Results and Benefits
The transformation was both immediate and quantifiable:
- Attribution accuracy has notably increased, particularly for what used to be ambiguous “Direct” and “Unassigned” traffic. Now, revenue tracking functions at the product URL level, so deposits are directly connected to the exact landing pages or campaigns that generated them
- All datasets are fully aligned, indicating cross-platform performance comparisons are now accurate and reliable.
- Marketing teams have complete transparency into campaign ROI.

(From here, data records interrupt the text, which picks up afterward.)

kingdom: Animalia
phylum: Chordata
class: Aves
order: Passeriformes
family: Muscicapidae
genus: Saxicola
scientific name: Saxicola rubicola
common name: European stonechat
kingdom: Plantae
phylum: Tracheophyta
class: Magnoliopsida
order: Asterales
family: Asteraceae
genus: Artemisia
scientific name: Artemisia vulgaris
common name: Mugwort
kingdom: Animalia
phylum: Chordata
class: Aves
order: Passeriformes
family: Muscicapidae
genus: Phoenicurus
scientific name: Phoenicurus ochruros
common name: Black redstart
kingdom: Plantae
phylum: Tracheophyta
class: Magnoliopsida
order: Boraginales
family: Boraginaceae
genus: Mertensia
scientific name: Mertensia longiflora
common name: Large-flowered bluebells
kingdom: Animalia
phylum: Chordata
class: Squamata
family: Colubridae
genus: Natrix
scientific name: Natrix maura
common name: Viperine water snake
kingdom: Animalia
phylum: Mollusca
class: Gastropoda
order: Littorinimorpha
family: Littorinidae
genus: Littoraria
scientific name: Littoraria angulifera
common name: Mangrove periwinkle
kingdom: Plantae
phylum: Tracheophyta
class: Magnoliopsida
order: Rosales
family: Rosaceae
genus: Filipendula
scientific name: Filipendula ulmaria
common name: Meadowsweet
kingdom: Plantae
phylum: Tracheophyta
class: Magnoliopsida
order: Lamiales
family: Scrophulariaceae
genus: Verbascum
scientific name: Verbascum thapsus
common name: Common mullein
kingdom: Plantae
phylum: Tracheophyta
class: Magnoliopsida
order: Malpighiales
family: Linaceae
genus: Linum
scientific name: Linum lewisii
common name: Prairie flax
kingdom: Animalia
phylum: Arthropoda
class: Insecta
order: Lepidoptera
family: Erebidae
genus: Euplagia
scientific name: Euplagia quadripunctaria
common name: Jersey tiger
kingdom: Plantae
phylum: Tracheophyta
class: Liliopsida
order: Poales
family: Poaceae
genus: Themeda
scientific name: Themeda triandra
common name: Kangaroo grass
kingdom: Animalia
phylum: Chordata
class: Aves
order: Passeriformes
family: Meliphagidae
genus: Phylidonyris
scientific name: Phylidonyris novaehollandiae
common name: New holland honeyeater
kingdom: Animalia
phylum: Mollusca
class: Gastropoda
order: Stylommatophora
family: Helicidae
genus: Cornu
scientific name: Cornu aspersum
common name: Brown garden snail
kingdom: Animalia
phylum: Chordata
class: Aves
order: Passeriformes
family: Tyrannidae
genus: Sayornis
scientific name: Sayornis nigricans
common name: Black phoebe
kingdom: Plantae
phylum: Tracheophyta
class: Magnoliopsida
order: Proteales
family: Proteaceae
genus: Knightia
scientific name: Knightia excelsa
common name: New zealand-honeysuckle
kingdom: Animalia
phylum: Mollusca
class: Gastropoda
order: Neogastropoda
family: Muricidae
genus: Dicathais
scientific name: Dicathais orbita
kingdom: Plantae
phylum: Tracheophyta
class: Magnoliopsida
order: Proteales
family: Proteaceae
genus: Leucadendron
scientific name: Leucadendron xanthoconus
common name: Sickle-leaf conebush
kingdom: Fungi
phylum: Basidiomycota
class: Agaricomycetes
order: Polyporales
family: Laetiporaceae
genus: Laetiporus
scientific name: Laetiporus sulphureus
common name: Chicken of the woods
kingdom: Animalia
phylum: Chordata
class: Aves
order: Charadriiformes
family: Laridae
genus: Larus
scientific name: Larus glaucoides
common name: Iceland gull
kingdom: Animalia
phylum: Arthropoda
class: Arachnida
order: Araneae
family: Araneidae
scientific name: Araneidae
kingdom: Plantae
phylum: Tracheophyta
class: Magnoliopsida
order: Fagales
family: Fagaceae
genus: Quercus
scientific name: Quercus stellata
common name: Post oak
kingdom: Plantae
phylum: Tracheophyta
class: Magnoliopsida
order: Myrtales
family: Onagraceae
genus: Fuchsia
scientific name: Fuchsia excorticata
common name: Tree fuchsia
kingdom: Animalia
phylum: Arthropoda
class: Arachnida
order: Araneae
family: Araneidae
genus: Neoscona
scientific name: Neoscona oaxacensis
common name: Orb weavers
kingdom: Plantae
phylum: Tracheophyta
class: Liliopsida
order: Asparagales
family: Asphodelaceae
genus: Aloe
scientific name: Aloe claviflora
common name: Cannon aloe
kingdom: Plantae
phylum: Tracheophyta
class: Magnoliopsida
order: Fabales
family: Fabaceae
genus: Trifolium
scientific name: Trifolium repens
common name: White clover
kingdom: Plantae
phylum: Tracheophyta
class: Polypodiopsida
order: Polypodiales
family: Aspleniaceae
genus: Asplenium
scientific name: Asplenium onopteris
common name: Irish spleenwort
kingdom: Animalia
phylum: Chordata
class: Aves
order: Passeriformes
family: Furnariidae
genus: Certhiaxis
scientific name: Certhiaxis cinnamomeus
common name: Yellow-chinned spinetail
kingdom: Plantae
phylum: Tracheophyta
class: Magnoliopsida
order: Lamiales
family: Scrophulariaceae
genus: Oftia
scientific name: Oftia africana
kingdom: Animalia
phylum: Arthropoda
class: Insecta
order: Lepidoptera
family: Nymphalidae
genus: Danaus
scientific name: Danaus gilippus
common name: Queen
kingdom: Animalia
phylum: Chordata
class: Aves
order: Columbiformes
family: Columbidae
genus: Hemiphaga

- The tracking architecture is built for scalability, supporting future feature expansion and adapting to regulatory changes with minimal need for re-engineering.
Conclusion
This wasn’t just another GA4 implementation—it was a complete overhaul of how forex clients should approach analytics. By addressing a challenge widely regarded in the industry as unsolvable, we gave the client a distinct advantage—boosting marketing efficiency and operational intelligence.
The major difference here is custom session stitching, forex-oriented event mapping leveraging GA4 e-commerce events, server-side tracking, plus revenue attribution drilled down to the page URL. These features aren’t just enhancements—they set a new industry standard. Attribution in this sector? Usually a nightmare. But with this approach, it’s not just doable, it’s repeatable—as long as you’ve got the technical know-how.